(Data entries)
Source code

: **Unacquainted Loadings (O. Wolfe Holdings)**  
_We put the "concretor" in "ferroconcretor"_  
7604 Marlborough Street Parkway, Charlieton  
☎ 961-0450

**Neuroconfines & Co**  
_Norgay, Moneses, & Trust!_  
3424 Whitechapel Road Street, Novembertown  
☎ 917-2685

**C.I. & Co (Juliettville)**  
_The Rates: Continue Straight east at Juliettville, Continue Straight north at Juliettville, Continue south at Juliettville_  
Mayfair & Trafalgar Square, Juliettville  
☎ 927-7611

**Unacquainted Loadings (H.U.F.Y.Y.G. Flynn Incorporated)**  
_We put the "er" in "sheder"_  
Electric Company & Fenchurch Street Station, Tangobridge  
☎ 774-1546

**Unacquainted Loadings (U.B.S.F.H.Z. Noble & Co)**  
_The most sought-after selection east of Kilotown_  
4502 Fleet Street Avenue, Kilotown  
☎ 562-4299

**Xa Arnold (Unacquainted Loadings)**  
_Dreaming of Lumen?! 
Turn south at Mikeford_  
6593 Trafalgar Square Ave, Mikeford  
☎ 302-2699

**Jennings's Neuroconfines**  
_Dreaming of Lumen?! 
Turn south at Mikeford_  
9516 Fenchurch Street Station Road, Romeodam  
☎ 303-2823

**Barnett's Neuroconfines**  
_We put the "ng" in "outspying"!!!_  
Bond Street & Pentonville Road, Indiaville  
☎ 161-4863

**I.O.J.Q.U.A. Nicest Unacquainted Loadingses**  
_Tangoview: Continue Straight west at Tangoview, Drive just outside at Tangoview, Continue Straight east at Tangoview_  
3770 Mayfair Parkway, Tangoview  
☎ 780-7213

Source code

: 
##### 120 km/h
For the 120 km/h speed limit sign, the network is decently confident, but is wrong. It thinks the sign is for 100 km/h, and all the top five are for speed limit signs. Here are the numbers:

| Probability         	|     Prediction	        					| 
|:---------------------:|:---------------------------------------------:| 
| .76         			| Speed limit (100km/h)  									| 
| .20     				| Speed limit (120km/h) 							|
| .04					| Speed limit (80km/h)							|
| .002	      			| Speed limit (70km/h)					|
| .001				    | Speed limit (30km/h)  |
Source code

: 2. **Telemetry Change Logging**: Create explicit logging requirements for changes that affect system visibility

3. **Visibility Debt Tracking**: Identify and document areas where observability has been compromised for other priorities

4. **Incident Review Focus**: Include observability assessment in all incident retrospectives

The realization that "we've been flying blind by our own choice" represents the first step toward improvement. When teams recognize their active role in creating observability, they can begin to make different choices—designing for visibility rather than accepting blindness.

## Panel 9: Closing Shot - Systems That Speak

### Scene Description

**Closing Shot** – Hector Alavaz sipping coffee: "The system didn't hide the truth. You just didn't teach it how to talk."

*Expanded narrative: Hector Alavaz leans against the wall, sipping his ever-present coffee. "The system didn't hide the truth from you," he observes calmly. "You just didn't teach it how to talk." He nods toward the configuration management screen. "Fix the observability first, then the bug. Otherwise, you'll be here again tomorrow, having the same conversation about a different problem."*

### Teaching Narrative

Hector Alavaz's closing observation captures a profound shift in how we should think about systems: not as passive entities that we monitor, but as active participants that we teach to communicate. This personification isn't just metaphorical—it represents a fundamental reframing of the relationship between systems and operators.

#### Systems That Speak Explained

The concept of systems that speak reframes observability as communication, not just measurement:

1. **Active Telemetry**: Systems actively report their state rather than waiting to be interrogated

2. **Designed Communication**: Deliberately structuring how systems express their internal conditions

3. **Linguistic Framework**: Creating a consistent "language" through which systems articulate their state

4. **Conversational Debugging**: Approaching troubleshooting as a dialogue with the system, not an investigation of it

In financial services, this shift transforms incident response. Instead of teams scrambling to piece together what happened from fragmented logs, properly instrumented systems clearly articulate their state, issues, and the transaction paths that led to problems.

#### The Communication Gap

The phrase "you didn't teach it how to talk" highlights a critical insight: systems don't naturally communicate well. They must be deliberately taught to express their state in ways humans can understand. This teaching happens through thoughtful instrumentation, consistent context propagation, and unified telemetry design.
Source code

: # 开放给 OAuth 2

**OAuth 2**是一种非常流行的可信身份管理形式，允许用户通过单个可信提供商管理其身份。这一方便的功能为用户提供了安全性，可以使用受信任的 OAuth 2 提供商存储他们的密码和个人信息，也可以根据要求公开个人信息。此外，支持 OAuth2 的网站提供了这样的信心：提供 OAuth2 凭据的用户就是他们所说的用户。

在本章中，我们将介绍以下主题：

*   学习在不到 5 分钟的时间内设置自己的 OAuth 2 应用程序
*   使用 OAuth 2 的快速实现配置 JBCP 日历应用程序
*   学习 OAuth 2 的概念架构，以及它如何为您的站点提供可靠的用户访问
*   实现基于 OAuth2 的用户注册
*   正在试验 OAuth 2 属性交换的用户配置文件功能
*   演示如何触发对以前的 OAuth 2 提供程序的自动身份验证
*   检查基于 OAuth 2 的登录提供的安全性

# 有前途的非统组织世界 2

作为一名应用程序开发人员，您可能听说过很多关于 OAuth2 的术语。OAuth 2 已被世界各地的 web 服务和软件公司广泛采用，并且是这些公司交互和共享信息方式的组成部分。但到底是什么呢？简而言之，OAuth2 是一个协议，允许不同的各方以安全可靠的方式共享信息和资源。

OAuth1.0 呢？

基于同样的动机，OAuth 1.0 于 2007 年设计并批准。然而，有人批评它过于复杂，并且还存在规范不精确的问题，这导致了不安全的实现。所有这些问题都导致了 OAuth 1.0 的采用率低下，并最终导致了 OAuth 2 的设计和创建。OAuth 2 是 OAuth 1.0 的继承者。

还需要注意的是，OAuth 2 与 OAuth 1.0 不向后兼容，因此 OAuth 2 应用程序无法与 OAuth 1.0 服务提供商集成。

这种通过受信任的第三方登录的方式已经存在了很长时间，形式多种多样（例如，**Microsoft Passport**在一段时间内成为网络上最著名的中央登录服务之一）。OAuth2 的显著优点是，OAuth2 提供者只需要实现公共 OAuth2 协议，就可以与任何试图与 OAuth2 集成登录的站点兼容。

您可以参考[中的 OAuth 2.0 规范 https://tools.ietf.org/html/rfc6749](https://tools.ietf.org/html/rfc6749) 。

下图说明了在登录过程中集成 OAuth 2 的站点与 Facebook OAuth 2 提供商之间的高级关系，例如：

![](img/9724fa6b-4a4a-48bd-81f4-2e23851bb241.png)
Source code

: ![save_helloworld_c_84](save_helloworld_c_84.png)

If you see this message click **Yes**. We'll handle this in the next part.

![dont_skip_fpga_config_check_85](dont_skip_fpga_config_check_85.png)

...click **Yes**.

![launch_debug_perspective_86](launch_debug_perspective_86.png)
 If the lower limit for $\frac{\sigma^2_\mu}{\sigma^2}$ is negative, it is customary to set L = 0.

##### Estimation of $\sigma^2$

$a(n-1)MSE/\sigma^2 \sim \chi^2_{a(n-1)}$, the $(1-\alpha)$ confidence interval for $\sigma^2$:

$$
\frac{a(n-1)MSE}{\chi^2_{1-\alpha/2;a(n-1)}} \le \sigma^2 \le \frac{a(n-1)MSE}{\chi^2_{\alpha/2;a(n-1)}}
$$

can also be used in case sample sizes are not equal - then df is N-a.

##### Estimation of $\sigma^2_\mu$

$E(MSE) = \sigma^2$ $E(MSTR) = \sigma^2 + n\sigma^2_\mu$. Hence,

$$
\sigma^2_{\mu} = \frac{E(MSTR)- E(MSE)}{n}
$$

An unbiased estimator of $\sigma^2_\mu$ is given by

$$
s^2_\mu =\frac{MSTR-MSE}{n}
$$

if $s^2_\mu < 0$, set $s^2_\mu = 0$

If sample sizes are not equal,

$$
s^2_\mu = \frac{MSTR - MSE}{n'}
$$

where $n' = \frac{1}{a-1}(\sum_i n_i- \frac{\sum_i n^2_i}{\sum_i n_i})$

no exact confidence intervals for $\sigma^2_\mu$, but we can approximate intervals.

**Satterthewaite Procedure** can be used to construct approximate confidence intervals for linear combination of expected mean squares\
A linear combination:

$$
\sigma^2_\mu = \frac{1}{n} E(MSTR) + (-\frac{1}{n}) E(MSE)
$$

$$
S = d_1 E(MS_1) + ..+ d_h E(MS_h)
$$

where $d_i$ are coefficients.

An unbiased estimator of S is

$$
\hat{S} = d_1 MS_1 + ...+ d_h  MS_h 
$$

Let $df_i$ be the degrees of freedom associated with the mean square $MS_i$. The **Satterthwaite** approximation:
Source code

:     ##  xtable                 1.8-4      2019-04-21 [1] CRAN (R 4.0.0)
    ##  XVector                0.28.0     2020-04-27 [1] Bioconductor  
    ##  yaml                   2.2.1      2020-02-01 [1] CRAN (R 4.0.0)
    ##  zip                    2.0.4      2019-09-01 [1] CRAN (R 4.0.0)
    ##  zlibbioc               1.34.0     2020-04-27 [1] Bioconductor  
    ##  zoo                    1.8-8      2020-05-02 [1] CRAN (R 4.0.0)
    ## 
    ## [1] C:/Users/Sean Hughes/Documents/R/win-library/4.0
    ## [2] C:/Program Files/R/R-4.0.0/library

### WHAT TO PRODUCE
Write out exactly the lines above between the line with "OAuth 2 属性交换的用户配置文件功能" and the line with "协议，就可以与任何试图与 OAuth2 集成登录的站点兼容。", inclusive, and nothing beyond them.

### WRITTEN RESPONSE
*   正在试验 OAuth 2 属性交换的用户配置文件功能
*   演示如何触发对以前的 OAuth 2 提供程序的自动身份验证
*   检查基于 OAuth 2 的登录提供的安全性

# 有前途的非统组织世界 2

作为一名应用程序开发人员，您可能听说过很多关于 OAuth2 的术语。OAuth 2 已被世界各地的 web 服务和软件公司广泛采用，并且是这些公司交互和共享信息方式的组成部分。但到底是什么呢？简而言之，OAuth2 是一个协议，允许不同的各方以安全可靠的方式共享信息和资源。

OAuth1.0 呢？

基于同样的动机，OAuth 1.0 于 2007 年设计并批准。然而，有人批评它过于复杂，并且还存在规范不精确的问题，这导致了不安全的实现。所有这些问题都导致了 OAuth 1.0 的采用率低下，并最终导致了 OAuth 2 的设计和创建。OAuth 2 是 OAuth 1.0 的继承者。

还需要注意的是，OAuth 2 与 OAuth 1.0 不向后兼容，因此 OAuth 2 应用程序无法与 OAuth 1.0 服务提供商集成。

这种通过受信任的第三方登录的方式已经存在了很长时间，形式多种多样（例如，**Microsoft Passport**在一段时间内成为网络上最著名的中央登录服务之一）。OAuth2 的显著优点是，OAuth2 提供者只需要实现公共 OAuth2 协议，就可以与任何试图与 OAuth2 集成登录的站点兼容。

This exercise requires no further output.